Public secondary school in Chester, New York, United States

Chester Academy is a public secondary school located in Chester, New York, United States. Their mascot is the Hambletonian, after Hambletonian 10, a famed harness racing horse that is an ancestor of nearly every Standardbred horse in the United States. The school's colors are orange and blue. Chester Academy is a recently built school, with construction starting in 2002. Students moved into the school from Chester Junior/Senior High School, located about three-quarters of a mile away, in 2004.

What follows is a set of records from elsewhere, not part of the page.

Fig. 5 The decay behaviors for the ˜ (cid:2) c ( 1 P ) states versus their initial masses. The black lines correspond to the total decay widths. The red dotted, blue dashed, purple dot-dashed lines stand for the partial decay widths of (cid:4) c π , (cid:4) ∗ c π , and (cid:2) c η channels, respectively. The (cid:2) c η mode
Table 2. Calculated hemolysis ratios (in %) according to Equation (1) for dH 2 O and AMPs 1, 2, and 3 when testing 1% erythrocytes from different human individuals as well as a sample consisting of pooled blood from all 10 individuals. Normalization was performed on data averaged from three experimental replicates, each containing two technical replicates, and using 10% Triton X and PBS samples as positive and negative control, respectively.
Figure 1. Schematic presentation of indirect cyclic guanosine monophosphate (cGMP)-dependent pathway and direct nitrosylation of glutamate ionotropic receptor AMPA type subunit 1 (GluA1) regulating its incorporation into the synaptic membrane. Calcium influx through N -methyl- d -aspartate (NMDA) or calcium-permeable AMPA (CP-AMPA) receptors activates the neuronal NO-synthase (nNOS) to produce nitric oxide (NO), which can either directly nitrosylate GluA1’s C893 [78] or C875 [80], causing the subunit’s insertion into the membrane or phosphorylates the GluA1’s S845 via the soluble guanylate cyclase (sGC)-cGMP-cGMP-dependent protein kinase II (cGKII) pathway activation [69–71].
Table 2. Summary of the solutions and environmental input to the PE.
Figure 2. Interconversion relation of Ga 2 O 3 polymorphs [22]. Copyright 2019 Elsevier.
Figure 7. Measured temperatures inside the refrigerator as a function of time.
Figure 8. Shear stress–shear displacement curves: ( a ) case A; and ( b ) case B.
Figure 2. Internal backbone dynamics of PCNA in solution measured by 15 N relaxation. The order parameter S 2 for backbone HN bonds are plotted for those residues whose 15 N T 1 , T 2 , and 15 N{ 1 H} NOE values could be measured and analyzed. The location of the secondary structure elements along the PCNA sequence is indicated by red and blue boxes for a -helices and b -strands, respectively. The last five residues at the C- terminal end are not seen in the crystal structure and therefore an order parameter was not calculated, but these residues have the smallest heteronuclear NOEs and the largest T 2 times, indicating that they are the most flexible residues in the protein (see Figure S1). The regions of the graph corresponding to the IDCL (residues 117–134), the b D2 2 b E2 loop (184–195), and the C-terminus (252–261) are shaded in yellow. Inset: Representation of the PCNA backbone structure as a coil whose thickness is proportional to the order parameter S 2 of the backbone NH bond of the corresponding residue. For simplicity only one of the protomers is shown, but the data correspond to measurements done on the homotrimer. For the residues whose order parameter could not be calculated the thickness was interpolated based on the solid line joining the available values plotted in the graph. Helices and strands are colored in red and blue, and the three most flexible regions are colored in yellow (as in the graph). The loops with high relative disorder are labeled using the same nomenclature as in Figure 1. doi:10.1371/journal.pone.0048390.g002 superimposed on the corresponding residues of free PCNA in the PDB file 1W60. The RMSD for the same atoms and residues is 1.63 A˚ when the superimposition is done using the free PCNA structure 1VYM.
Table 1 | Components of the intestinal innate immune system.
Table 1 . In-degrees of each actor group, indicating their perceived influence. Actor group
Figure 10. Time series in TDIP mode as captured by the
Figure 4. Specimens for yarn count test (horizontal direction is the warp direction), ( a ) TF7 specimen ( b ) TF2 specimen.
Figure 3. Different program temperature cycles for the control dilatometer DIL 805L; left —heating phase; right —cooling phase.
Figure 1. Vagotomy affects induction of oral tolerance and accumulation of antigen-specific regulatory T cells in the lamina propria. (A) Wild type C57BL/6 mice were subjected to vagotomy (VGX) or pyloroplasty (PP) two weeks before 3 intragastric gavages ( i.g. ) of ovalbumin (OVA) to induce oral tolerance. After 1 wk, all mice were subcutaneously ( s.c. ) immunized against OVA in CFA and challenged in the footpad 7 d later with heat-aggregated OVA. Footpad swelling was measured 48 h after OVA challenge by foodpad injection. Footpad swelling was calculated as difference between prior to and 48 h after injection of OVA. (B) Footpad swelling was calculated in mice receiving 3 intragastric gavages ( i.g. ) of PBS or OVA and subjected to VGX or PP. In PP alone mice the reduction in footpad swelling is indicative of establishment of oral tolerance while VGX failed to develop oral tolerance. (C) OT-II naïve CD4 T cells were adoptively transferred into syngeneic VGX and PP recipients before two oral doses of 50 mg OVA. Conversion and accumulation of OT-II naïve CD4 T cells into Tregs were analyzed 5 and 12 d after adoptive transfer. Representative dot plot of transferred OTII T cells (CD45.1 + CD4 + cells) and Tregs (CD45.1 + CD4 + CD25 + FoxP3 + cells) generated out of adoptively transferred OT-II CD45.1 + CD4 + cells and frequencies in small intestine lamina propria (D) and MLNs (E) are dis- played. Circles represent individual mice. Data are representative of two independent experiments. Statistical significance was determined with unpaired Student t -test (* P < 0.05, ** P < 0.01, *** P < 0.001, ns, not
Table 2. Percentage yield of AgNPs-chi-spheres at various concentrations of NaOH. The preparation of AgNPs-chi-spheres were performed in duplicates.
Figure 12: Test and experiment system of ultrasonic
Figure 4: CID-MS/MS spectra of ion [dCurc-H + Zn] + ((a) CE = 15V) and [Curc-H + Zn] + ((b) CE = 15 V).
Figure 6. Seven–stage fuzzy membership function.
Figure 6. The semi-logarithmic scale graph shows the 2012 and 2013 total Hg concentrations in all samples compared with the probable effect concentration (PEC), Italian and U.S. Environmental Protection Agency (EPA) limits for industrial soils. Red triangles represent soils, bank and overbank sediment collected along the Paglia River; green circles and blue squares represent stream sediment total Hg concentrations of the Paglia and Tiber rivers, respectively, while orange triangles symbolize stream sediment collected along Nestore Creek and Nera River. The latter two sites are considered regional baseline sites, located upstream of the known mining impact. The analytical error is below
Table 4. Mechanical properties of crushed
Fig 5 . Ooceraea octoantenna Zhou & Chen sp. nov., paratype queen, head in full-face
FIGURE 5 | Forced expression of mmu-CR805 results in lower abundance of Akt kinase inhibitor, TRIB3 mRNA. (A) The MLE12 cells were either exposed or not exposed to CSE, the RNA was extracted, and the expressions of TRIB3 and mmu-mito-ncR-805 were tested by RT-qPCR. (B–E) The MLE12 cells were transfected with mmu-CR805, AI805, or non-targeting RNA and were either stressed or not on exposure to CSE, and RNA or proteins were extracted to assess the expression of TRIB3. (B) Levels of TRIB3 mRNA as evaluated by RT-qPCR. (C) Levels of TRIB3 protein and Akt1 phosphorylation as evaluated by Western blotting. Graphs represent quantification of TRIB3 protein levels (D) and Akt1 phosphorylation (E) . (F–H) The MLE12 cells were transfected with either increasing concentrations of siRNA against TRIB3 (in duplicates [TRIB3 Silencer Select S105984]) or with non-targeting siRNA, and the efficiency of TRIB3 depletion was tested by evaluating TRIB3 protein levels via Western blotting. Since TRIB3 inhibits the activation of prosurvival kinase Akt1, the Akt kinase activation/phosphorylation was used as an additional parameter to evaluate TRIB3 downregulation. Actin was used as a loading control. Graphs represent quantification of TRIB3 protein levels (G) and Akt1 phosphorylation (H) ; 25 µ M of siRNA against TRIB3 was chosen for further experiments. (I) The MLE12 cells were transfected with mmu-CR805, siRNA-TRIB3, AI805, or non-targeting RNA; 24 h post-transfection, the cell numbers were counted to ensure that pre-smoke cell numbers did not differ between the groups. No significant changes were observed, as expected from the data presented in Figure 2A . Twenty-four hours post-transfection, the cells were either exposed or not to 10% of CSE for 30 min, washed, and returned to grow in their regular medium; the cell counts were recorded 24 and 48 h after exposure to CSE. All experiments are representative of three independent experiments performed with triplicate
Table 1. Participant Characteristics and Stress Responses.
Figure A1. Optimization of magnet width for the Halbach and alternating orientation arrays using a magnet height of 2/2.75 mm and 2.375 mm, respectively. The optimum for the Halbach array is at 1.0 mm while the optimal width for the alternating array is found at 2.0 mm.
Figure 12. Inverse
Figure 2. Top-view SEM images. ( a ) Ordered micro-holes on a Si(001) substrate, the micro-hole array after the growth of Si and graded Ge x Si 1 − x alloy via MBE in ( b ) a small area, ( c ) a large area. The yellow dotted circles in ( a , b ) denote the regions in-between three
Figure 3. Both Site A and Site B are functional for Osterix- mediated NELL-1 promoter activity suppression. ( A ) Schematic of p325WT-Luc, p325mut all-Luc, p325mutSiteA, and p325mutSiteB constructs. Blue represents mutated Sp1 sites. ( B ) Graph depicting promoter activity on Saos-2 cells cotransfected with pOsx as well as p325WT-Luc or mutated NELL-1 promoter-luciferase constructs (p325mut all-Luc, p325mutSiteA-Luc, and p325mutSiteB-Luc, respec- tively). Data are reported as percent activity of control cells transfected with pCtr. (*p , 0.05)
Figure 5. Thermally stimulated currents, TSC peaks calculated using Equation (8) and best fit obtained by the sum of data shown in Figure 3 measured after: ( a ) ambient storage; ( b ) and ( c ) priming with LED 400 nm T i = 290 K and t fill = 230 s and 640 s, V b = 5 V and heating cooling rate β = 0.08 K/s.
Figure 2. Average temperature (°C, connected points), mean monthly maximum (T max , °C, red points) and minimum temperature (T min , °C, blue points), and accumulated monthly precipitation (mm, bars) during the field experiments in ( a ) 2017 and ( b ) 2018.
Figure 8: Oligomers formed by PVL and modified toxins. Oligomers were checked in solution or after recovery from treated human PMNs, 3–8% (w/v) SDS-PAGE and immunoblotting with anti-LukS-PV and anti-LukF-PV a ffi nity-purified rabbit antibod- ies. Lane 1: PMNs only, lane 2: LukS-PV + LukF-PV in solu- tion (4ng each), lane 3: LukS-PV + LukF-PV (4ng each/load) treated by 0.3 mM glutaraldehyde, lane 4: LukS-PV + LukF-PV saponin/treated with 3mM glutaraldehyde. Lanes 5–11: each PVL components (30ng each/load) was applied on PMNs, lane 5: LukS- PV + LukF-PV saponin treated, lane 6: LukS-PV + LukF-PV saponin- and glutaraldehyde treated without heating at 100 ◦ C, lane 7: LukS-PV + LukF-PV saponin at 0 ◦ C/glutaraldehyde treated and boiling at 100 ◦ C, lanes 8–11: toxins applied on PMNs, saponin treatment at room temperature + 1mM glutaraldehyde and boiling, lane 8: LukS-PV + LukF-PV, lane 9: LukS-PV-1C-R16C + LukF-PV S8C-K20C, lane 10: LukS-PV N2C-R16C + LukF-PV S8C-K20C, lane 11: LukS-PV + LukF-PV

There are three floors. The school offers a variety of sports at different levels: football, soccer, baseball, cheerleading, Wrestling and basketball at varsity and junior varsity levels, as well as a varsity track and cross country team. They also have volleyball as of 2015. In 2012, Chester Academy was the first school in Hudson Valley to send home 1-to-1 Google Chromebooks with its students under a plan from K-12 Director of Instruction & Technology / Data Administrator Edward A. Spence. In 2014, Chester UFSD was awards an "Innovative Schools" annual award from NYSSBA. The district has since had ten different school districts visit Chester Academy to share best practices with Mr. Spence, teachers and students regarding their award-winning 1-to-1 Chromebook Instruction Plan. Take-home 1-to-1 Chromebooks have since become the de facto standard for school districts.

The name of the school changed from Chester Jr/Sr High School to Chester Academy in May 2004 when students and faculty were moved from the original Maple Avenue school building to the new building on Hambletonian Avenue. Chester Jr/Sr High School housed students grades 7–12, and was changed to accommodate students grades 6–12 in the Chester Academy. The school building is separated into a junior high school wing and a high school wing. Chester Academy is also home to an Orange-Ulster BOCES Special Education wing.

One memorable event in the school's history was a school shooting scare in 2018. A BOCES student made a 911 call claiming that a man with a gun was in the building. What ensued was a three-hour lockdown as SWAT members swept each room of the building. Other schools in the area had a lockout, and once the truth was uncovered, no charges were pressed on the student.